On May 10, 12:25 pm, smurray444 <email@example.com> wrote:
a simple approach:
> Hey guys,
> I'm trying to write some Fortran code to achieve a bilinear
> interpolation upon a grid of dimension 240 values (x) by 120 values
> (y) and where the data is currently at a spatial resolution of 1.5
> degrees... I want the output grid to be at a resolution of 5 minutes.
> How would I go about doing this, and what would the Fortran code look
> like to achieve this?
> Thanks for your time and help,
real,intent(in):: old(0:,0:) ! old data
integer,intent(in):: ns ! resolution factor (common for x and y)
real:: im(0:ns,2) ! interpolation matrix (common for x and y)

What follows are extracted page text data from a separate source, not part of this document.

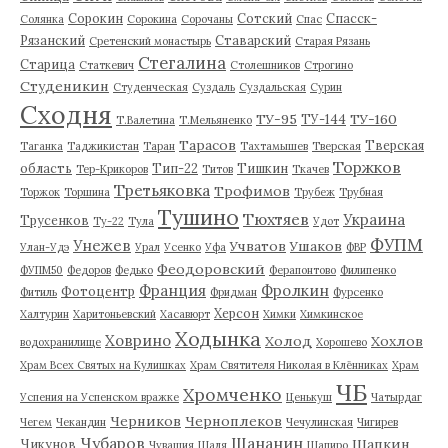
Сорокин
Сотский
Спасск-
Солянка
Сорокина
Сорочаны
Спас
Рязанский
Ставарский
Сретенский монастырь
Старая Рязань
Стегалина
Старица
Статкевич
Столешников
Строгино
Студеникин
Студенческая
Суздаль
Суздальская
Сурин
Сходня
ТУ-95
ТУ-160
ТУ-144
Т.Валетина
Т.Мельяненко
Тарасов
Тверская
Таганка
Таджикистан
Таран
Тахтамышев
Тверская
Торжков
область
Тип-22
Тишкин
Тер-Крикоров
Титов
Ткачев
Третьяковка
Трофимов
Торжок
Торшина
Трубеж
Трубная
Тушино
Тюхтяев
Украина
Трусенков
Ту-22
Тула
Удот
ФУПМ
Унежев
Учватов
Ушаков
Улан-Удэ
Урал
Усенко
Уфа
ФВР
Феодоровский
ФУПМ50
Федоров
Федько
Ферапонтово
Филипенко
Франция
Фролкин
Фотоцентр
Фитиль
Фридман
Фурсенко
Херсон
Халтурин
Харитоньевский
Хасавюрт
Химки
Химкинское
Ходынка
Ховрино
Холод
Хохлов
водохранилище
Хорошево
Храм Всех Святых на Кулишках
Храм Святителя Николая в Клённиках
Храм
ЧБ
Хромченко
Успения на Успенском вражке
Ценькуш
Чатырдаг
Черников
Черноплеков
Чегем
Чекандин
Чечулинская
Чигирев
Чубаров
Шананин
Шапкин
Чикунов
Чувашия
Шаля
Шапиро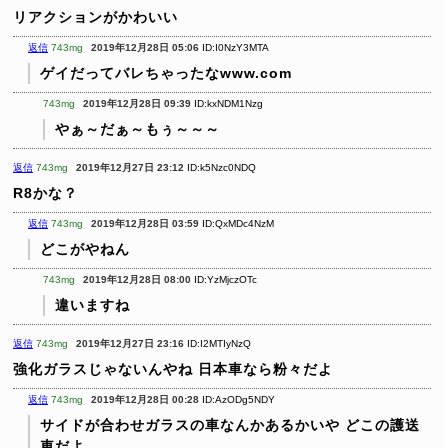
リアクションがかわいい
返信
743mg
2019年12月28日 05:06
ID:I0NzY3MTA
ゲイだってバレちゃったなwww.com
743mg
2019年12月28日 09:39
ID:kxNDM1Nzg
やぁ～だぁ～もぅ～～～
返信
743mg
2019年12月27日 23:12
ID:k5Nzc0NDQ
R8かな？
返信
743mg
2019年12月28日 03:59
ID:QxMDc4NzM
どこがやねん
743mg
2019年12月28日 08:00
ID:YzMjczOTc
違いますね
返信
743mg
2019年12月27日 23:16
ID:I2MTIyNzQ
強化ガラスじゃないんやね
日本車なら粉々だよ
返信
743mg
2019年12月28日 00:28
ID:AzODg5NDY
サイドが合わせガラスの車なんかあるかいや
どこの護送
車だよ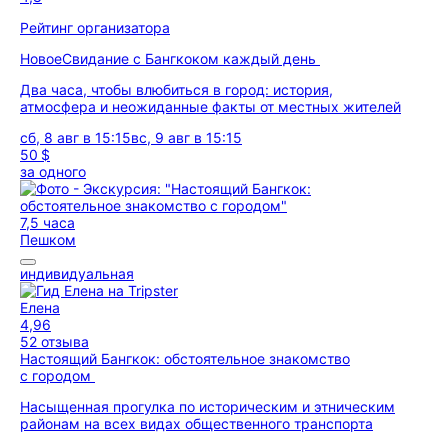
Рейтинг организатора
Новое
Свидание с Бангкоком каждый день
Два часа, чтобы влюбиться в город: история,
атмосфера и неожиданные факты от местных жителей
сб, 8 авг в 15:15
вс, 9 авг в 15:15
50 $
за одного
7,5 часа
Пешком
индивидуальная
Елена
4,96
52 отзыва
Настоящий Бангкок: обстоятельное знакомство
с городом
Насыщенная прогулка по историческим и этническим
районам на всех видах общественного транспорта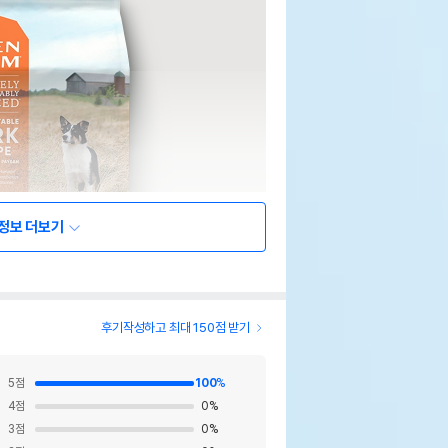
정보 더보기
후기작성하고 최대 150점 받기
5
점
100
%
4
점
0
%
3
점
0
%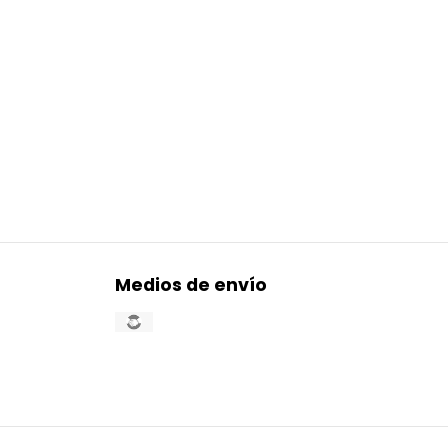
Medios de envío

! prepare interpolation matrix
forall(i=0:ns) im(i,2) = real(i,kind(im))/ns
im(:,1) = 1 - im(:,2)
(untested, may contain bugs)
which you can call with ns=18 to get your fine resolution.

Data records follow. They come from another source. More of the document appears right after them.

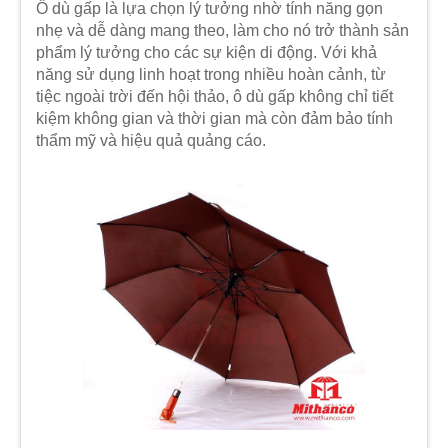
Ô dù gấp là lựa chọn lý tưởng nhờ tính năng gọn
nhẹ và dễ dàng mang theo, làm cho nó trở thành sản
phẩm lý tưởng cho các sự kiện di động. Với khả
năng sử dụng linh hoạt trong nhiều hoàn cảnh, từ
tiệc ngoài trời đến hội thảo, ô dù gấp không chỉ tiết
kiệm không gian và thời gian mà còn đảm bảo tính
thẩm mỹ và hiệu quả quảng cáo.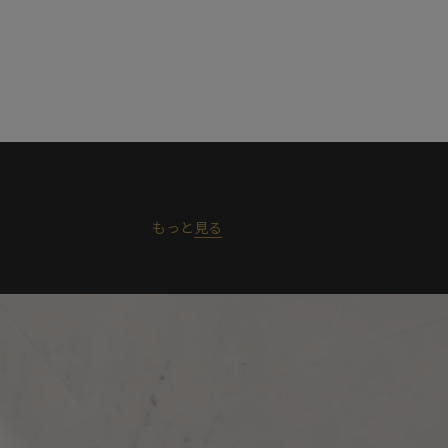
もっと
見る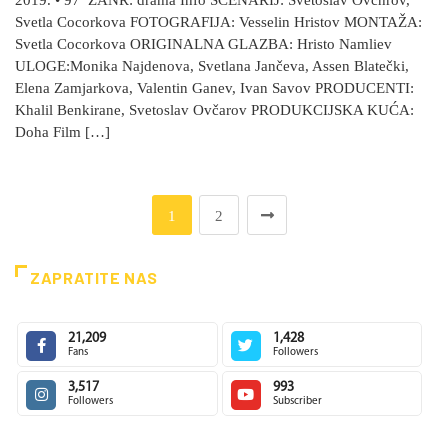
Svetla Cocorkova FOTOGRAFIJA: Vesselin Hristov MONTAŽA:
Svetla Cocorkova ORIGINALNA GLAZBA: Hristo Namliev
ULOGE:Monika Najdenova, Svetlana Jančeva, Assen Blatečki,
Elena Zamjarkova, Valentin Ganev, Ivan Savov PRODUCENTI:
Khalil Benkirane, Svetoslav Ovčarov PRODUKCIJSKA KUĆA:
Doha Film […]
1
2
ZAPRATITE NAS
21,209
1,428
Fans
Followers
3,517
993
Followers
Subscriber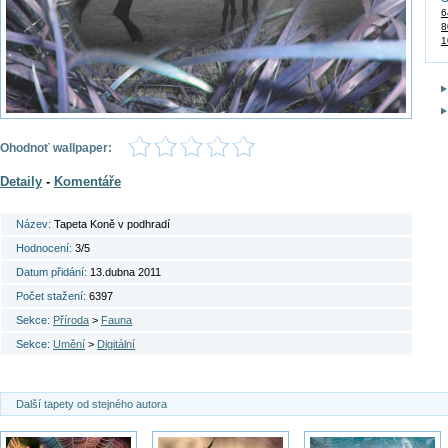
6
8
1
Ohodnoť wallpaper:
Detaily
-
Komentáře
Název:
Tapeta Koně v podhradí
Hodnocení:
3/5
Datum přidání:
13.dubna 2011
Počet stažení:
6397
Sekce:
Příroda
>
Fauna
Sekce:
Umění
>
Digitální
Další tapety od stejného autora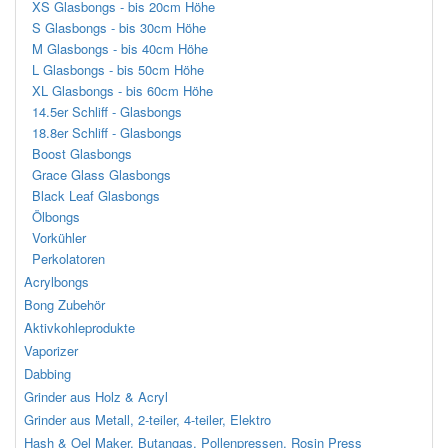
XS Glasbongs - bis 20cm Höhe
S Glasbongs - bis 30cm Höhe
M Glasbongs - bis 40cm Höhe
L Glasbongs - bis 50cm Höhe
XL Glasbongs - bis 60cm Höhe
14.5er Schliff - Glasbongs
18.8er Schliff - Glasbongs
Boost Glasbongs
Grace Glass Glasbongs
Black Leaf Glasbongs
Ölbongs
Vorkühler
Perkolatoren
Acrylbongs
Bong Zubehör
Aktivkohleprodukte
Vaporizer
Dabbing
Grinder aus Holz & Acryl
Grinder aus Metall, 2-teiler, 4-teiler, Elektro
Hash & Oel Maker, Butangas, Pollenpressen, Rosin Press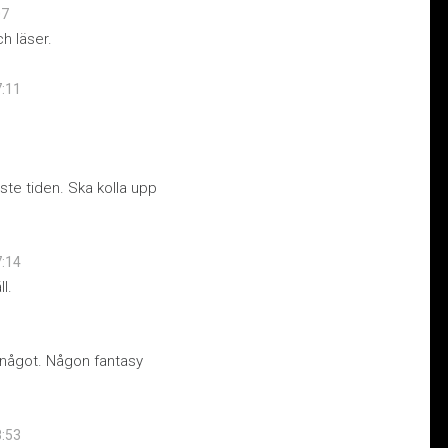
07
h läser.
7:11
ste tiden. Ska kolla upp
7:14
l.
t något. Någon fantasy
8:53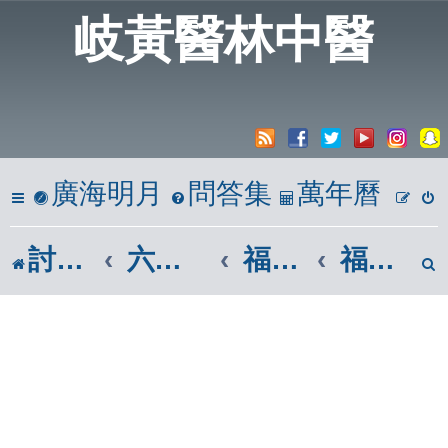
岐黃醫林中醫
廣海明月
問答集
萬年曆
討論區
六、心靈饗宴
福智佛教團體|福智廣論
福智僧團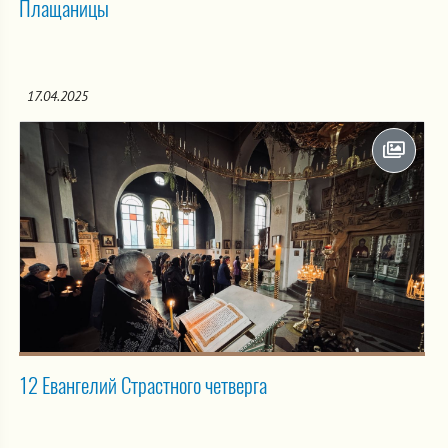
Плащаницы
17.04.2025
12 Евангелий Страстного четверга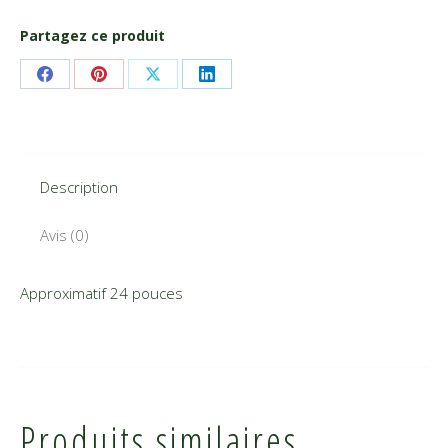
Partagez ce produit
Share
Share
Share
Share
on
on
on
on
Facebook
Pinterest
X
LinkedIn
Description
Avis (0)
Approximatif 24 pouces
Produits similaires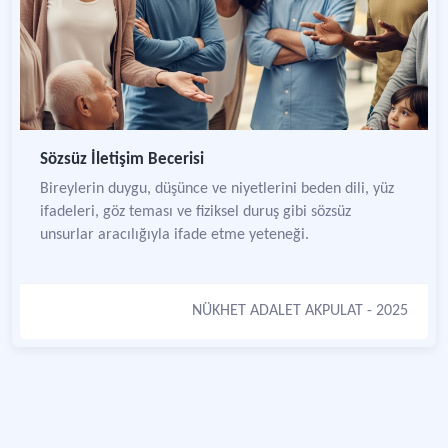
Sözsüz İletişim Becerisi
Bireylerin duygu, düşünce ve niyetlerini beden dili, yüz
ifadeleri, göz teması ve fiziksel duruş gibi sözsüz
unsurlar aracılığıyla ifade etme yeteneği.
NÜKHET ADALET AKPULAT
- 2025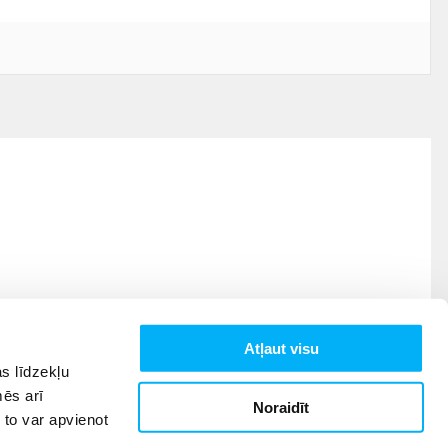
Atļaut visu
s līdzekļu
mēs arī
Noraidīt
 to var apvienot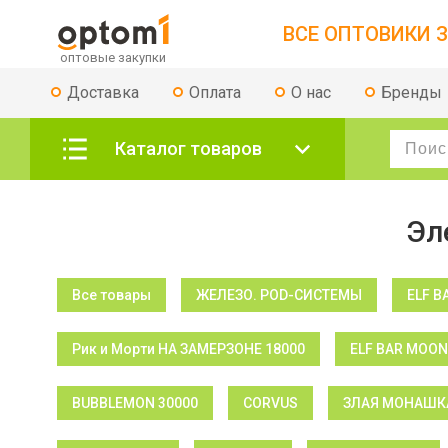
ВСЕ ОПТОВИКИ З
Доставка
Оплата
О нас
Бренды
Каталог товаров
Эл
Все товары
ЖЕЛЕЗО. POD-СИСТЕМЫ
ELF B
Рик и Морти НА ЗАМЕРЗОНЕ 18000
ELF BAR MOON
BUBBLEMON 30000
CORVUS
ЗЛАЯ МОНАШКА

Note that you will get more that 9 million numbers. a simple piecewise
bilinear interpolation from a regular grid (like this) is so fast that
it is IMHO almost always better to just keep the original data and
interpolate on demand. If you insist on pre-interpolating to a fine
grid, you should at least look at more elaborate tensor product
splines that produce smoother surfaces. See, e.g. numerical recipes in
Fortran, chapter ... uhh ... three?